Document text START

## soccergal12 3 years ago Sarah's flower shop gets very busy on V-day, but they don't always sell out. Sarah knows that she can sell 50 rose bouquets at a price of \$75 each, but she can sell 60 if she drops the price down to \$65 each. (a) find the demand function p(x) .. assume it's linear. (b) find the revenue function R(x). (c) find for which value(s) of x the marginal revenue equals to 0 (d) suppose each bouquet costs Sarah \$25 to make. find the marginal profit for x = 50. what does this value mean? I found the demand function : p(x) = -x + 125 And the Revenue function : R(x) = -x^2 + 125x and found the marginal revnue: x = 125/2 rose bouquets i don't get how to do part d

1. javawarrior

isnt it just R(50) - 25*50 ?

2. soccergal12

so it would be 2500 ?

3. javawarrior

yep if marginal profit is total revenue - cost of making it

4. javawarrior

im getting 7500 not 2500, double check your working

5. ganeshie8

you should get 0. u still stuck ?

6. soccergal12

i got 7500, not zero. i put ((-50)^2 + 125(5)) - 25(50) in my calculator to get 7500.

7. soccergal12

i mean ((-50)^2 + 125(50)) - 25(50)

Document text END
Data section START

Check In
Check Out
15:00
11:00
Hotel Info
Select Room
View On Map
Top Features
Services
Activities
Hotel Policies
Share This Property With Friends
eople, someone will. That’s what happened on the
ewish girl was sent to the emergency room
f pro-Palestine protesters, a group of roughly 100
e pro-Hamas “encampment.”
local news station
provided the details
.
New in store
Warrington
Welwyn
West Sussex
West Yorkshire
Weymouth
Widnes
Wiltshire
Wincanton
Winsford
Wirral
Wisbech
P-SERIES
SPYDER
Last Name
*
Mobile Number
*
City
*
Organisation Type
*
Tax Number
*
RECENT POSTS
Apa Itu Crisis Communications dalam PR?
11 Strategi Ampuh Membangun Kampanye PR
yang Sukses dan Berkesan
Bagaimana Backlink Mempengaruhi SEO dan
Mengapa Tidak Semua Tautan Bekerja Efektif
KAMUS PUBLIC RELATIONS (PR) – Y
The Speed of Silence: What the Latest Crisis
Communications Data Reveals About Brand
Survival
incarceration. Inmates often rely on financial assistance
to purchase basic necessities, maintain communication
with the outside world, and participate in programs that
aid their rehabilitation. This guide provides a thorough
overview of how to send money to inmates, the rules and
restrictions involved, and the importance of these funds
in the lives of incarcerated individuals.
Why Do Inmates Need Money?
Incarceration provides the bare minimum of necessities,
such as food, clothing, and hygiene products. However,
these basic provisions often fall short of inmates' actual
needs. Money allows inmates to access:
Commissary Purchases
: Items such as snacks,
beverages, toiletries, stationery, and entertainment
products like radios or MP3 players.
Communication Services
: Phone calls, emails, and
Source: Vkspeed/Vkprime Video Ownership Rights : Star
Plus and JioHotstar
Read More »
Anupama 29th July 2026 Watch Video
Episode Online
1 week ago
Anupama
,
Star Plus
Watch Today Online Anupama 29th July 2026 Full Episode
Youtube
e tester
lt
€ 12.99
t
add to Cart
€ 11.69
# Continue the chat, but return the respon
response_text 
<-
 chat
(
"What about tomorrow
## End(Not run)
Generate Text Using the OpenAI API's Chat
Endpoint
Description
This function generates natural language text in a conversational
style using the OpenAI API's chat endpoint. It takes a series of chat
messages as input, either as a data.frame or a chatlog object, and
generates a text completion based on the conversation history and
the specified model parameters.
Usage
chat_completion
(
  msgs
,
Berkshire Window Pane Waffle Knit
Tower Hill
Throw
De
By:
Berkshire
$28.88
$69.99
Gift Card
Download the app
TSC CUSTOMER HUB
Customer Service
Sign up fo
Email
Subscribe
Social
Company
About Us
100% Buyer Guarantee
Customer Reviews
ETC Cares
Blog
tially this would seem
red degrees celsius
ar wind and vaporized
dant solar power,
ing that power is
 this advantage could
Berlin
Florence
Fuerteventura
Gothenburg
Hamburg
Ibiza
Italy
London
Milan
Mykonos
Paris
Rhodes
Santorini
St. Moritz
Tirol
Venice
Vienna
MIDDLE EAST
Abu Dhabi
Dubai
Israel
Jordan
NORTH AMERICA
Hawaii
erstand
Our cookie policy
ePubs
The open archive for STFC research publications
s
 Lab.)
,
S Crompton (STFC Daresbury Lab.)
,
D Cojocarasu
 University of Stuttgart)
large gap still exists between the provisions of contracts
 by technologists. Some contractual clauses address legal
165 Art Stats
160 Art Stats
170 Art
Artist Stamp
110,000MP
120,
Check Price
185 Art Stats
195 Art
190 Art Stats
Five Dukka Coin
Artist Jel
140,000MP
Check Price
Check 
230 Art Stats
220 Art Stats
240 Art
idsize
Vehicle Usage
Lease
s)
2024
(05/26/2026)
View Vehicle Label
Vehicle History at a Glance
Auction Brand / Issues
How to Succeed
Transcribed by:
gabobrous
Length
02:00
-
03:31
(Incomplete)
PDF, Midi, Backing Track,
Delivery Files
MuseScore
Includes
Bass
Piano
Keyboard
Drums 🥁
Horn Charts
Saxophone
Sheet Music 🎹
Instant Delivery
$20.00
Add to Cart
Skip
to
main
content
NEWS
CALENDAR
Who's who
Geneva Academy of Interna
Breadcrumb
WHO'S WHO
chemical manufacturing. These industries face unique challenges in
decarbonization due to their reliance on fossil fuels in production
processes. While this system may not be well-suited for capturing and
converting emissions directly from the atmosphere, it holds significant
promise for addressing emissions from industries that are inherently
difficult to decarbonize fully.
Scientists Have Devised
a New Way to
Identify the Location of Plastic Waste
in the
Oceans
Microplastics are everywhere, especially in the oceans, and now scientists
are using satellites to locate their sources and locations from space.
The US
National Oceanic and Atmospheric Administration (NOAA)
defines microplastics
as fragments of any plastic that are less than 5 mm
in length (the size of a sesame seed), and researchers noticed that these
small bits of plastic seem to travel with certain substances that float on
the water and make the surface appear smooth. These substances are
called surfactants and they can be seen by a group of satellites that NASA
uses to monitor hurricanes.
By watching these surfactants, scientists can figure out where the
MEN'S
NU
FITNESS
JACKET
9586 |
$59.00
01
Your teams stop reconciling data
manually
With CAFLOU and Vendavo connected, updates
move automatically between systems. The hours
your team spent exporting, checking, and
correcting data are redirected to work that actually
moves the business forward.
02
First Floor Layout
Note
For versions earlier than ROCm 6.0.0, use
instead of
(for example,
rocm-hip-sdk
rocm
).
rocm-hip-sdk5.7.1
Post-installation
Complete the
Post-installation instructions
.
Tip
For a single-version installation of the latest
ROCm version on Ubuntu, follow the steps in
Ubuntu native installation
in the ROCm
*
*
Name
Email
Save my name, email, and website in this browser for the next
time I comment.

Data section END

> **Required actions**
- 1) In the flower shop thread, what price does Sarah charge per bouquet when she sells 60 rose bouquets?
- 2) Resume the flower shop thread after its final post.

> **Outputs in order**
- 1) $65 each.

- 2)
8. ganeshie8

what you computing is overall profit. in the question they are asking about marginal profit right ?

9. soccergal12

yeah, it's asking for marginal profit

10. soccergal12

does that mean, it should be dP/dt = dR/dt - dC/dt ?

11. ganeshie8

exactly.. you are correct. marginal something means, derivative something

12. soccergal12

okay, i used the original profit function: p(x) -x +125 to get the derivative: p^1(x) = -1 ; so from this function, we know that the marginal profit is zero ? because you cannot plug in 50 for x, because there is no x variable in the derivative?

13. ganeshie8

dP/dt = dR/dt - dC/dt your above equation is right. just take: (derivative of REVENUE) - (derivative of COST) that comes like : d/dx { R(x) } - d/dx { 25x }

14. ganeshie8

25x is you cost function

15. soccergal12

thank you!